End times near or is there hope?
By TJ Ray
To begin with, it is doubtful that the Antichrist is abroad. You know — the one the medievals expected as a sign of the second coming. No, he is no more abroad than he has ever been, which is to say, he’s been here all the time, gnawing away at the souls of us all.
And this essay is not to suggest that the end of the world is near, through signs of its sad condition are teeming. Something, however, may be nearing its end, and that may be in the order of a natural progression. That something is Civilization as we know it.
(Remember that other cultures and times have thought themselves civilized. But they’re gone, like the impotent trunk of Ozymandias.)
Our country, our culture, our institutions came not with a warranty — a guarantee that they would last forever. The country has survived two centuries, which may pale in comparison to other vanished powers. Our culture, as noted in a recent column in these pages, has become so amorphous that it seems to have no shape at all. And many of our institutions have undergone such profound metamorphosis that one could assert they have been replaced.
Observation: America (and to no less degree the world) is in such a state that only a cataclysm may save it. Does this sound like the old Vietnam adage, “Destroy a village to save it?” At the moment no power has asserted itself that might slow our descent into chaos. Failing the advent of a saving power, is there hope for our world? Will nature invoke the terrible deus ex machina of famine or flood or pestilence to purge the Earth of its cancers? Might nature not simply bring mankind to its knees and force it to begin again on simpler, more rudimentary terms?
Other institutions have been emasculated. The church has assumed the role and philosophy of a civic club. Perversion of clergy is hardly more despicable than the lack of concern for the people in the pews. Mission groups happily traipse off to the Caribbean as though everything is fine at home. Long ago sins have become social faux pas that can be absolved or even approved for public practice. The family is an artifact of an earlier age. Is there some duty for parents other than getting their kids to softball practice or into the “right” college? And public education cannot even deal honestly with its shortcomings. It plays games with numbers, steadily eroding the very meaning of the word education.
Yes, there is that other institution —government. But where is the hope in that? The duty of government is apparently to arrogate the greatest power and prestige to a political party.

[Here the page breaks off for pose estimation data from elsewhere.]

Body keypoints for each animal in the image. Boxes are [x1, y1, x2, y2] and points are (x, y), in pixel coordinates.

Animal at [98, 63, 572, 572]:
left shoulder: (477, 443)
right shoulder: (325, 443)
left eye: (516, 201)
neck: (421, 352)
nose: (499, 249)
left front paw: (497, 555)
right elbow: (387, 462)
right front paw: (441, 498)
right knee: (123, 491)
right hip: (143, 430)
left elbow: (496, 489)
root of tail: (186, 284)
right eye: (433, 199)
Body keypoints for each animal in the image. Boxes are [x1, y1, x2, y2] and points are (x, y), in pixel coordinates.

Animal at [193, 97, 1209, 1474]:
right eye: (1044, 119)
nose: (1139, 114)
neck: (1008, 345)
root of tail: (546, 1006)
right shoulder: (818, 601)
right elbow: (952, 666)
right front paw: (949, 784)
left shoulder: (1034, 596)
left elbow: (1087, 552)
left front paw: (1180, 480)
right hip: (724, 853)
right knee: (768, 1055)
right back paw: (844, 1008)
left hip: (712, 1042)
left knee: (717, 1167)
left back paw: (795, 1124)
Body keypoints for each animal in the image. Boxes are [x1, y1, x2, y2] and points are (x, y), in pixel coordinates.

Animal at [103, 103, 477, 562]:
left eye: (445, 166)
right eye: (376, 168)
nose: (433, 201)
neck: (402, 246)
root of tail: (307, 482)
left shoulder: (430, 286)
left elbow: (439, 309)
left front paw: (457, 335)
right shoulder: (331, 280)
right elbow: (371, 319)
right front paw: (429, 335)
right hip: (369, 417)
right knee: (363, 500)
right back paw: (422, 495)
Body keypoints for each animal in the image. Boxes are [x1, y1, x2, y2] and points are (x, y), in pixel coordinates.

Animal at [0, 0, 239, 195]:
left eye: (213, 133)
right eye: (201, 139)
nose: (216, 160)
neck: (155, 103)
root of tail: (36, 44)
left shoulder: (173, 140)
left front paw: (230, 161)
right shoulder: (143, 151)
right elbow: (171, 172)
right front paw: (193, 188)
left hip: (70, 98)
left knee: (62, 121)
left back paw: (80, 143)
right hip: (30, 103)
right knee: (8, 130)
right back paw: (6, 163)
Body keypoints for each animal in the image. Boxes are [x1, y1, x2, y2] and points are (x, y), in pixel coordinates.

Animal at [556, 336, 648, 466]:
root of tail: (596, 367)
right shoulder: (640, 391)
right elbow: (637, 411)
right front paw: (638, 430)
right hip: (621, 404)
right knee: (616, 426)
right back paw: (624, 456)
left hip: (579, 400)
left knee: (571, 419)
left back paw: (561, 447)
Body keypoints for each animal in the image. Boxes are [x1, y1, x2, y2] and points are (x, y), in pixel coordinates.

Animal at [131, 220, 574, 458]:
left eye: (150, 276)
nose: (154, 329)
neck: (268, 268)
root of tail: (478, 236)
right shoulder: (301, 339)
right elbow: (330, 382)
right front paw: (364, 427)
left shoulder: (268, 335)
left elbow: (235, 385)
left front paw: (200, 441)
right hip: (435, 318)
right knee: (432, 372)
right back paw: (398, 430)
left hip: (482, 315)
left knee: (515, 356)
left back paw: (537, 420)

The greater good of the citizenry is important only when it coincides with the party goal. Citizens do not control government: big business directs government.
A simple view of government is that it passes laws that treat all the people as equal and enforces those laws even handedly. How long ago did we abandon that way of governing? A famous singer brings dope through the Miami airport and is punished with a fine. A corporation confesses to major violations of law and is given a fine—no one goes to jail. Leona Helmsley, convicted of major fraud, is sentenced to serve her time in her own penthouse. What agony!
The state of Mississippi has proudly, according to the state auditor, enacted a law that will ensure that corporate executives will spend one year in jail if convicted of embezzling more than $10,000. Hooray! An unfortunate fellow gets three years in prison for stealing food from a convenience store to feed his family. Jails are reserved for the poor and the poorly represented.
So what? We endure. We keep trying. We try to light one little candle. In the simple act of one person, unselfish helping another lead a happier, more productive life, is found the seed of hope. We do not have to go quietly into that good night — even while we see that the approaching night is not a “good” night.
Besides, there remain faith, hope, and charity. Perhaps that’s a cause for hope.